先写结论
System.Random是线程不安全的,要避免使用单例,或者进行加锁操作。参考:
https://docs.microsoft.com/en-us/dotnet/api/system.random
这里有一句话:If you don’t ensure that the Random object is accessed in a thread-safe way, calls to methods that return random numbers return 0.
简单说就是如果在多线程情况下,可能导致返回的随机数永远为0。
问题排查过程
今天上午,突然有个站点挂了,请求都出现超时,上去一看,服务器CPU满了,被站点吃了,按惯例,先用任务管理器,创建转储文件,完成后重启站点,此时站点也恢复正常了。
把dmp转储文件拖回来,用windbg打开,用命令 !runaway 看到有9个线程,执行超过2分钟:
0:035> !runaway
User Mode Time
Thread Time
30:6504 0 days 0:42:29.390
35:2e10 0 days 0:37:07.000
34:3d0c 0 days 0:35:55.437
38:1274 0 days 0:33:56.390
39:1c44 0 days 0:16:29.000
40:5fd8 0 days 0:16:01.781
36:2124 0 days 0:10:47.609
51:30f8 0 days 0:06:15.671
54:2954 0 days 0:02:05.140
9:3450 0 days 0:00:18.656
用命令 ~30s 切换到30这个线程,再用 !clrstack 看托管代码,发现如下代码:
0:030> !clrstack
OS Thread Id: 0x6504 (30)
Child SP IP Call Site
000000487470b440 00007ffb528e1f50 System.Random.InternalSample()
000000487470b470 00007ffb531d8138 System.Random.NextBytes(Byte[])
000000487470b4c0 00007ffaffafe87a Pinpoint.Core.Util.SpanIdUtil.GetNewSpanId()
000000487470b4f0 00007ffb014a53fb Pinpoint.Core.Util.SpanIdUtil.GetNextSpanId(Int64, Int64)
000000487470b530 00007ffb014a5370 Pinpoint.Core.TraceId.GetNextTraceId()

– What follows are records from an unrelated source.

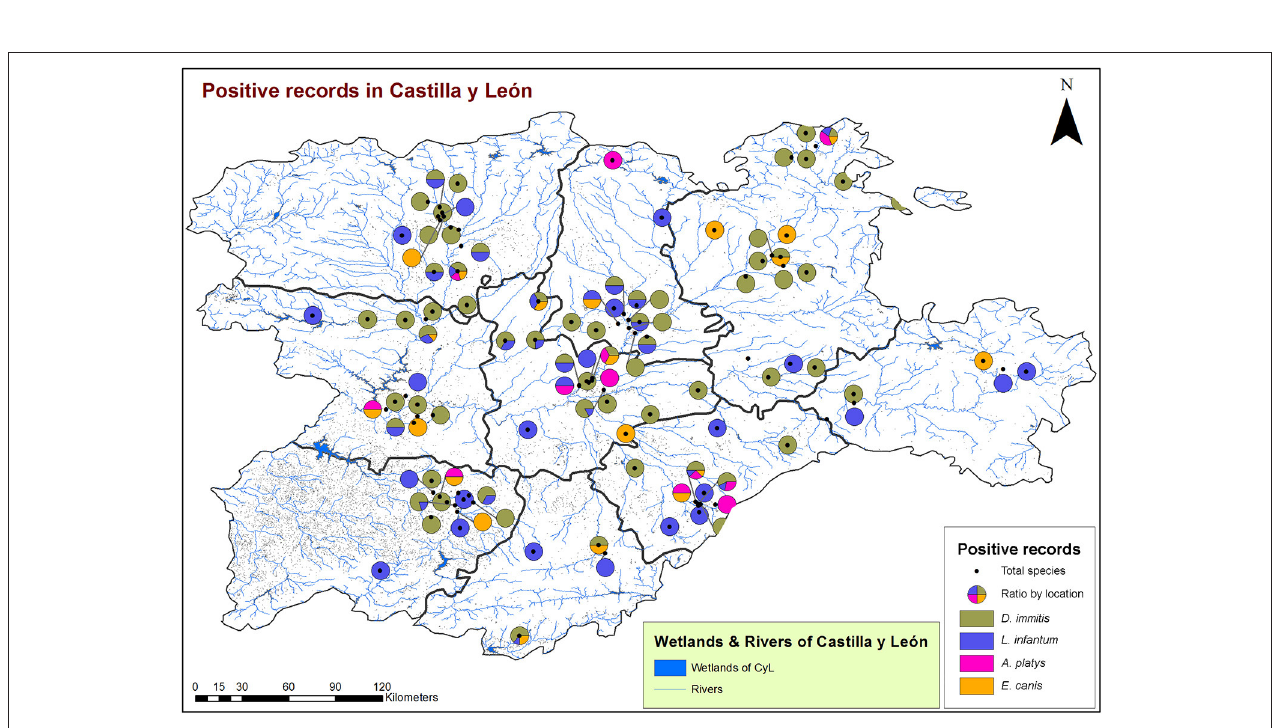
FIGURE 3 | Location of wetlands and rivers and geolocation of dogs infected by D. immitis ( ), and seroprevalences for L. infantum ( ), A. platys ( ), and E. canis ( ) in the nine provinces of Castilla y León, Spain.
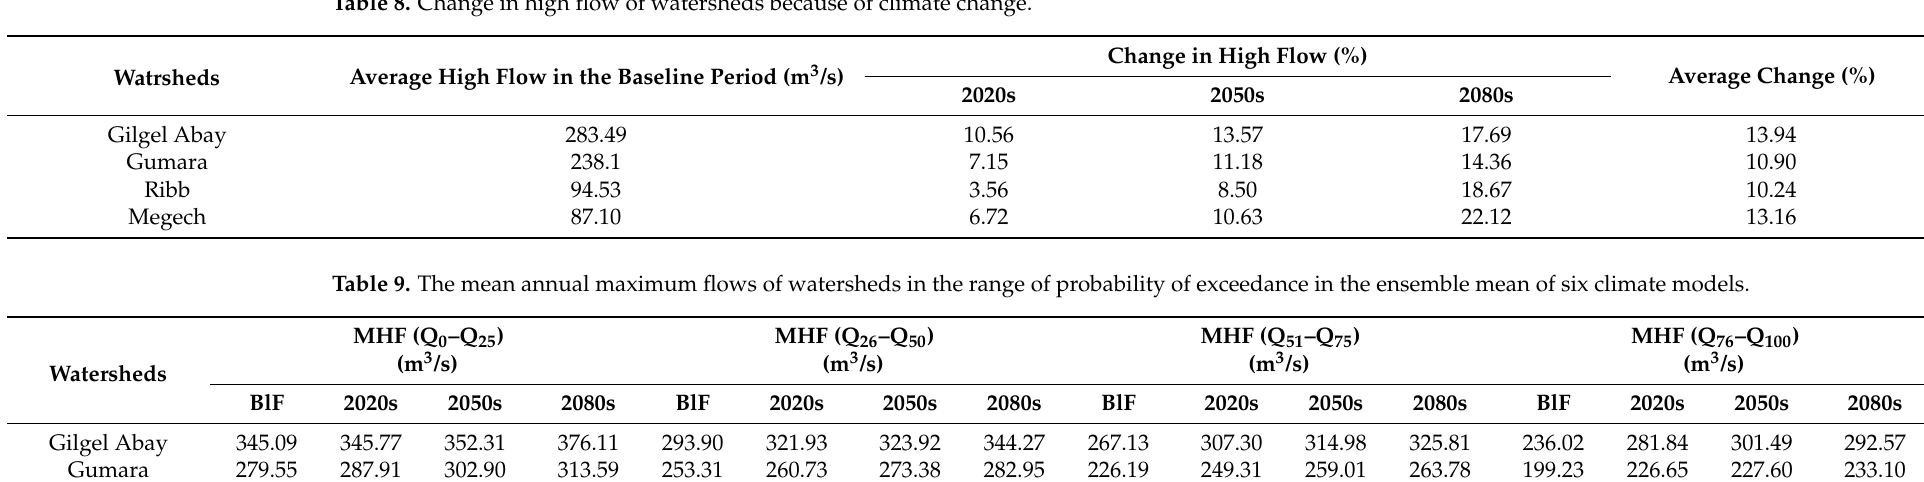
Table 8. Change in high flow of watersheds because of climate change.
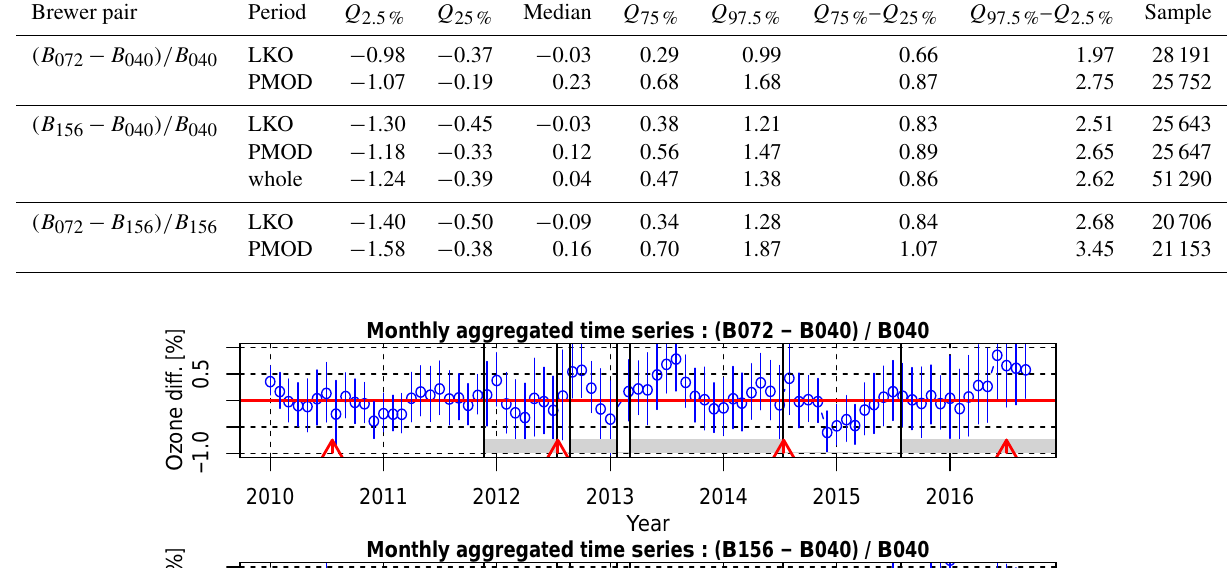
function to fit each instrument separately. The SD σ B a measure of the dispersion of the data around the smoothed daily variation represented by the polynomial function.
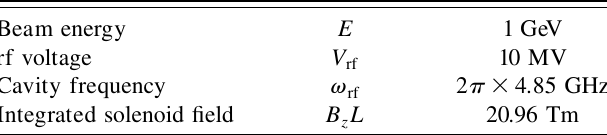
TABLE III. Parameters for estimate of conditioning provided by a solenoid conditioner. Beam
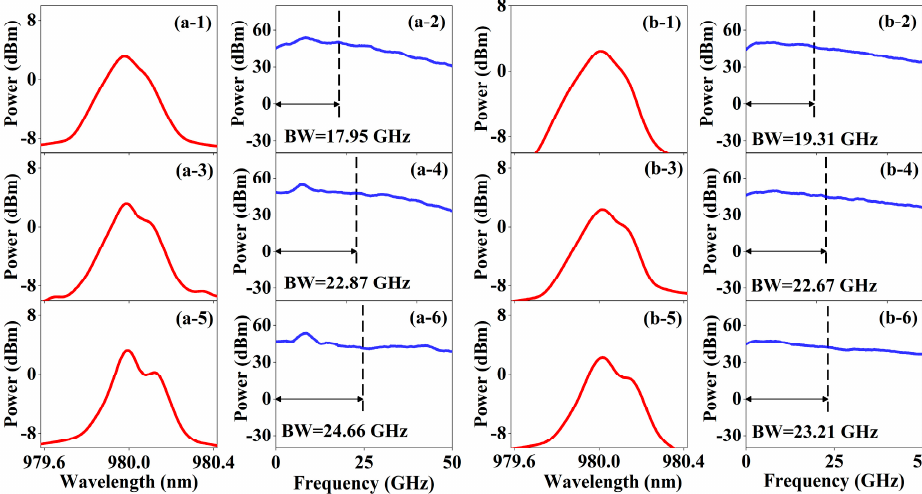
Figure 4. The optical spectra and frequency spectra of the ( a-1 – a-6 ) XP mode and ( b-1 – b-6 ) YP mode of the VCSEL1. ( a-1 , a-2 ) and ( b-1 , b-2 ) k inj = 50 ns − 1 and ∆ f = 20 GHz; ( a-3 , a-4 ) and ( b-3 , b-4 ) k inj = 50 ns − 1 and Δ f = 30 GHz; ( a-5 , a-6 ) and ( b-5 , b-6 ) k inj = 50 ns − 1 and Δ f = 40 GHz.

再看了一下另外8个线程,都是在是Random.InternalSample 和 Random.NextBytes 方法,
初步判断是不是Random导致的问题,也没怎么看代码,
就去Google上搜索: system.random.nextbytes high cpu
结果很正常,搜索不到任何资料,再去翻了一下同事写的代码,
就是简单的Random单例封装,我以前好像也是这么写的:
public class SpanIdUtil
{
private static readonly Random rnd = new Random(Environment.TickCount);
public static long GetNextSpanId(long spanId, long parentSpanId)
{
long newId = GetNewSpanId();
while (newId == spanId || newId == parentSpanId)
newId = GetNewSpanId();
return newId;
}
public static long GetNewSpanId()
{
byte[] buf = new byte[8];
rnd.NextBytes(buf);
return BitConverter.ToInt64(buf, 0);
}
}
又用WinDbg看堆栈、看线程池,都没能发现什么问题……
后来去stackoverflow上咨询了一下,那边的兄弟说应该是线程不安全,导致死循环了,
再看了一下msdn,看到了上面那句话,这回有了线索,再翻Windbg里的堆栈,用 !clrstack -a
0:034> !clrstack -a
OS Thread Id: 0x3d0c (34)
Child SP IP Call Site
000000487643b948 00007ffb698b0bba [HijackFrame: 000000487643b948]
000000487643ba00 00007ffb531d8138 System.Random.NextBytes(Byte[])
PARAMETERS:
this (<CLR reg>) = 0x0000004767e170b8
buffer (<CLR reg>) = 0x00000043e7eabae8
LOCALS:
<CLR reg> = 0x000000005dc11500
000000487643ba50 00007ffaffafe87a Pinpoint.Core.Util.SpanIdUtil.GetNewSpanId()
LOCALS:
<no data>
000000487643ba80 00007ffb014a53fb Pinpoint.Core.Util.SpanIdUtil.GetNextSpanId(Int64, Int64)
PARAMETERS:
spanId (<CLR reg>) = 0x0000000000000000
parentSpanId (<CLR reg>) = 0xffffffffffffffff
LOCALS:
<no data>
000000487643bac0 00007ffb014a5370 Pinpoint.Core.TraceId.GetNextTraceId()
PARAMETERS:
this (<CLR reg>) = 0x00000044e7ea87e0
发现 这一句: spanId () = 0x0000000000000000
这个spanId也是之前的业务得到的随机数,不太可能为0,而所有线程里,这个参数都是0,
看来就是这个问题,导致那段代码里的while (newId == spanId 始终为true,从而进入死循环,导致CPU消耗。
问题找到,就好解决了,把代码简单改造2个地方:
1、当然是 lock(rnd)
2、对循环多加一层次数判断,避免还有其它可能导致死循环
public class SpanIdUtil
{
private static readonly Random rnd = new Random(Environment.TickCount);
public static long GetNextSpanId(long spanId, long parentSpanId)
{
long newId = GetNewSpanId();
int total = 0;
while (total++ < 10 && (newId == spanId || newId == parentSpanId))
newId = GetNewSpanId();
if(total >= 10)
throw new Exception("Can not gen next span id:" + newId.ToString());
return newId;
}
public static long GetNewSpanId()
{
byte[] buf = new byte[8];
lock (rnd)
rnd.NextBytes(buf);
return BitConverter.ToInt64(buf, 0);
}
}
自己写了一段代码测试,重现这个问题:
class Program
{
static Random rnd = new Random(Guid.NewGuid().GetHashCode());
static void Main(string[] args)
{
var loop = 2;
ThreadPool.SetMinThreads(loop, 10);
for (var i = 0; i < loop; i++)
{
ThreadPool.UnsafeQueueUserWorkItem(RndTest, null);
}
while (true)
{
Thread.Sleep(1000);
Console.WriteLine(rnd.Next() + " ===");// 只要loop大于2,这些永远输出0
}
Console.ReadLine();
}
static void RndTest(object state)
{
while (true)
//lock(rnd)
rnd.Next();
}
}
小结一下,之前没碰到过 Random 还有这种坑,
另外就是对一些循环的结束判断语句,如果不能确保它正常结束,一定要增加次数判断来避免可能的问题,增加代码的健壮性。